With lax drunk driving laws, it’s easy to see why Wisconsin has the highest drunk driving rate in the nation, according to the Wisconsin Department of Transportation. While the Wisconsin Assembly recently OK’d a few bills designed to toughen the state’s DUI laws by closing loopholes, increasing consequences for repeat offenders, and strengthening the state’s ignition interlock law, Wisconsin still does not criminalize a first drunk driving offense, which is the equivalent to a traffic ticket in the state.
According to Htrnews.com, Wisconsin Attorney General candidate Jon Richards plans to change that if elected into office. Richards, one of the assembly members who helped pass last year’s tough drunk driving bills, which are still awaiting Senate approval, plans to work toward criminalizing first-time DUI offenses.

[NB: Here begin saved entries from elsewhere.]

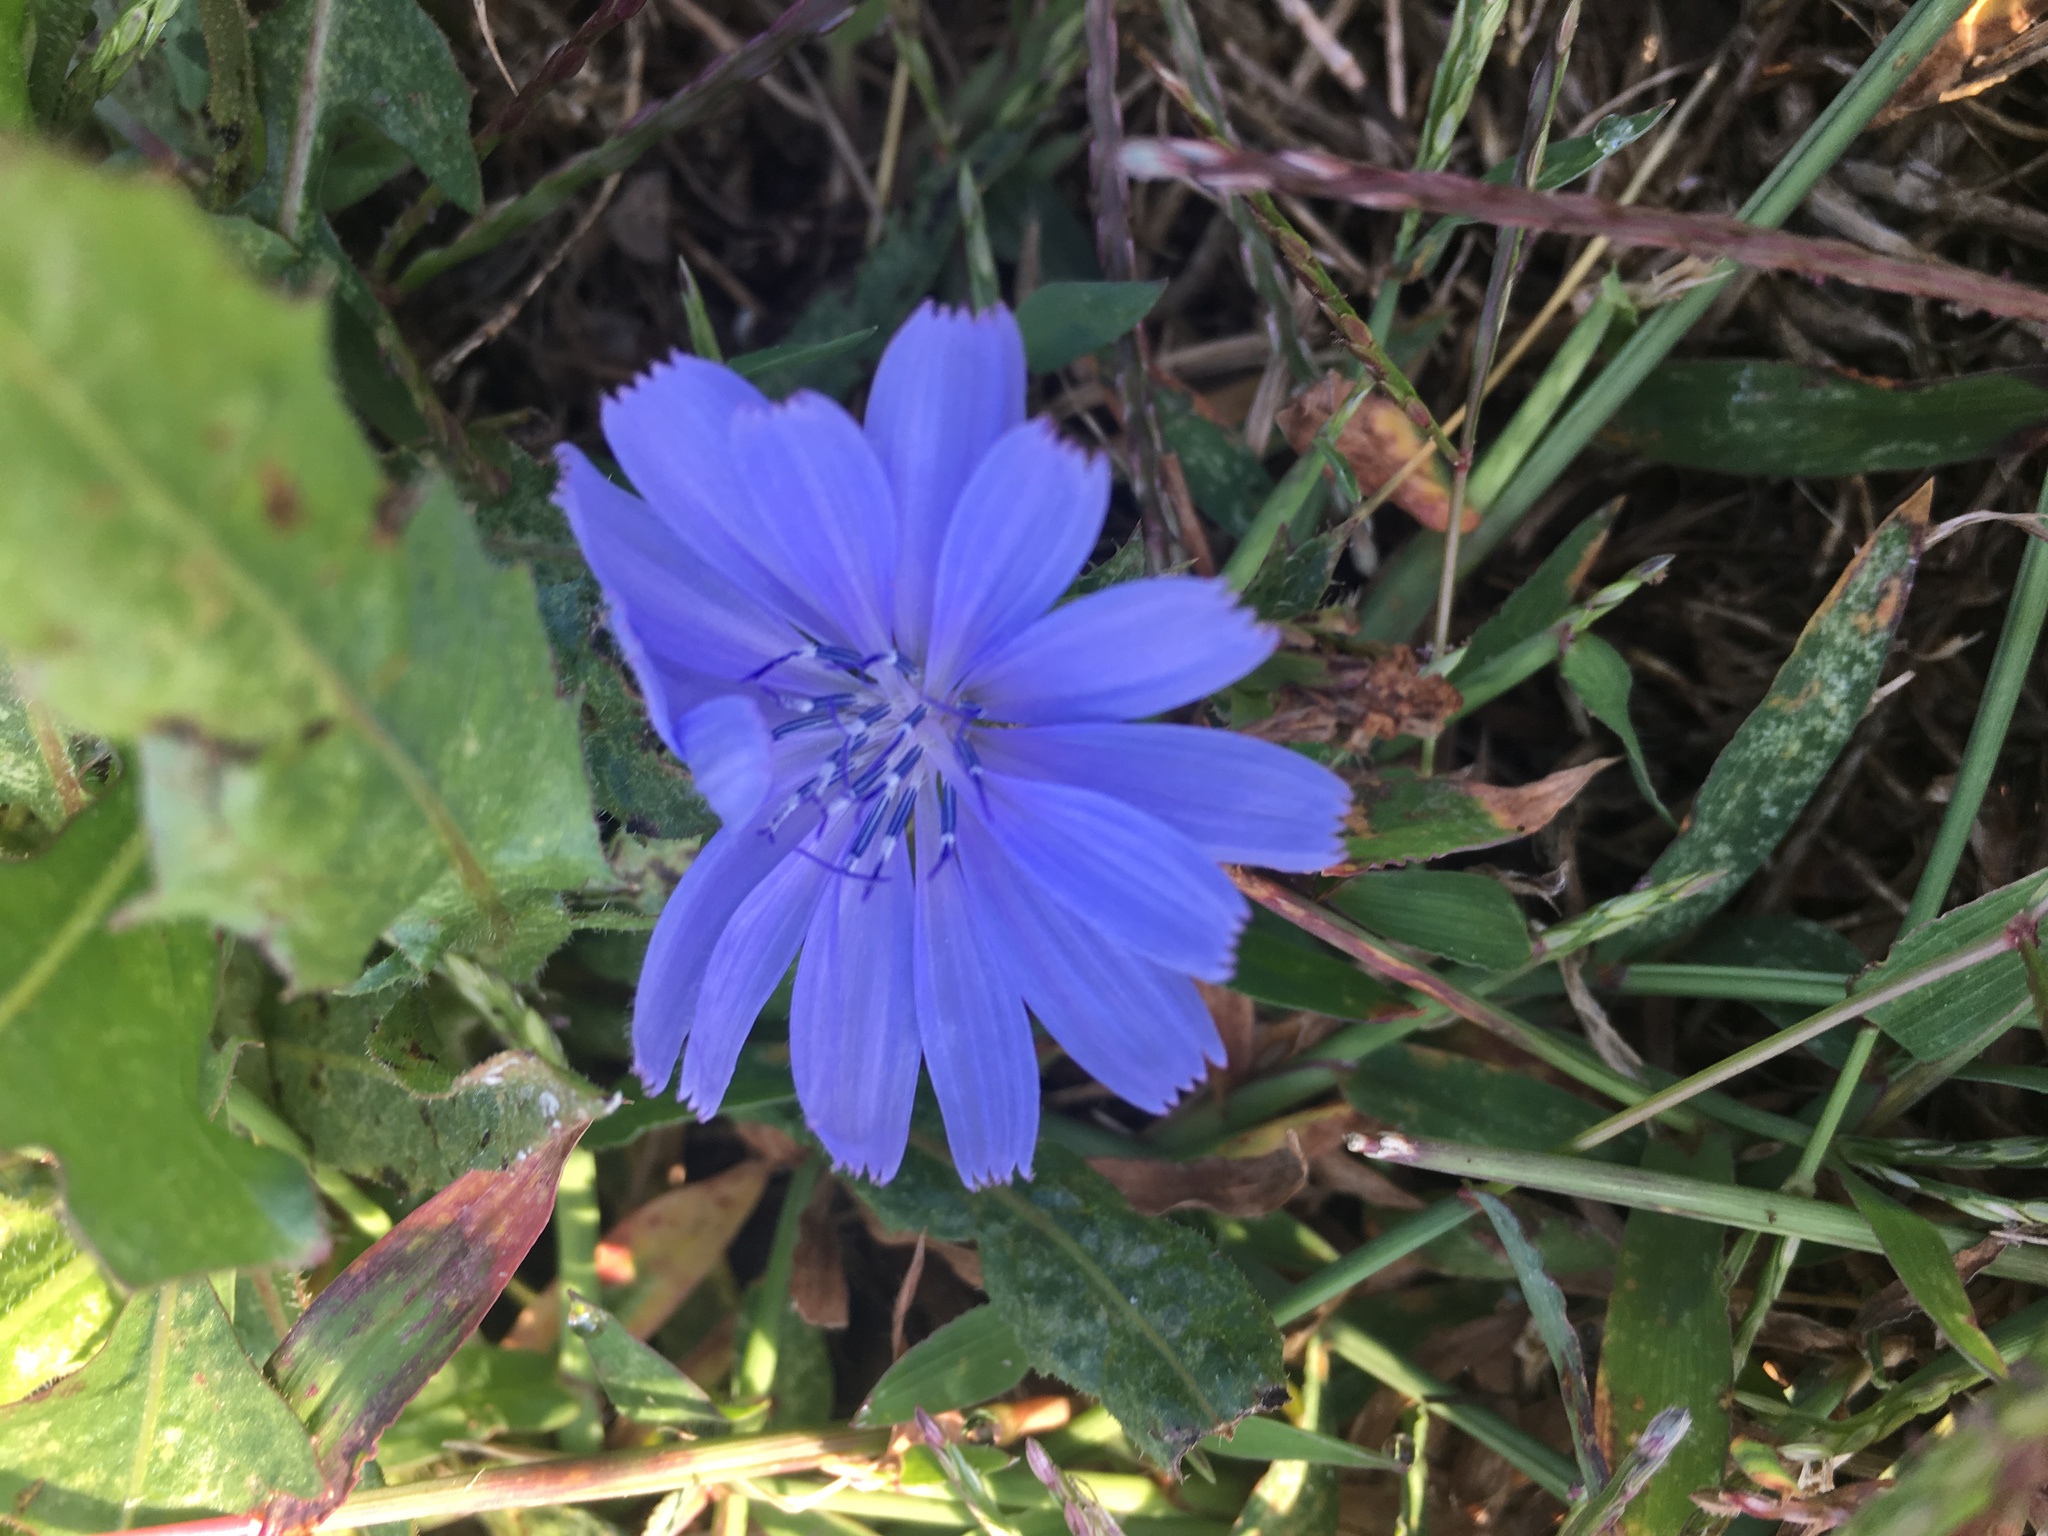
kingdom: Plantae
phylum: Tracheophyta
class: Magnoliopsida
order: Asterales
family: Asteraceae
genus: Cichorium
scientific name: Cichorium intybus
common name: Chicory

Richards also believes that a first DUI conviction should stay on the offender’s record permanently rather than be erased after 10 years, which doesn’t seem likely to happen, considering second DUI offenses are currently erased after 10 years.

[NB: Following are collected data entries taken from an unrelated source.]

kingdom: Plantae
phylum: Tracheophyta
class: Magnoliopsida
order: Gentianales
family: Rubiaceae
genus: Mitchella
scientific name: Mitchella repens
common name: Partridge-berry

Richards also intends to expand the state’s ignition interlock laws and provide more support to drug courts, which not only holds drug users accountable for their offenses but addresses their addiction so that they can become productive citizens and saves taxpayers money by keeping such offenders out of jails.
At Car Breathalyzer Help, we’re all for seeing tougher DUI laws in Wisconsin and hope that any candidate elected into office will seize the opportunity to strengthen such laws in the state and finally criminalize first-time drunk driving offenses.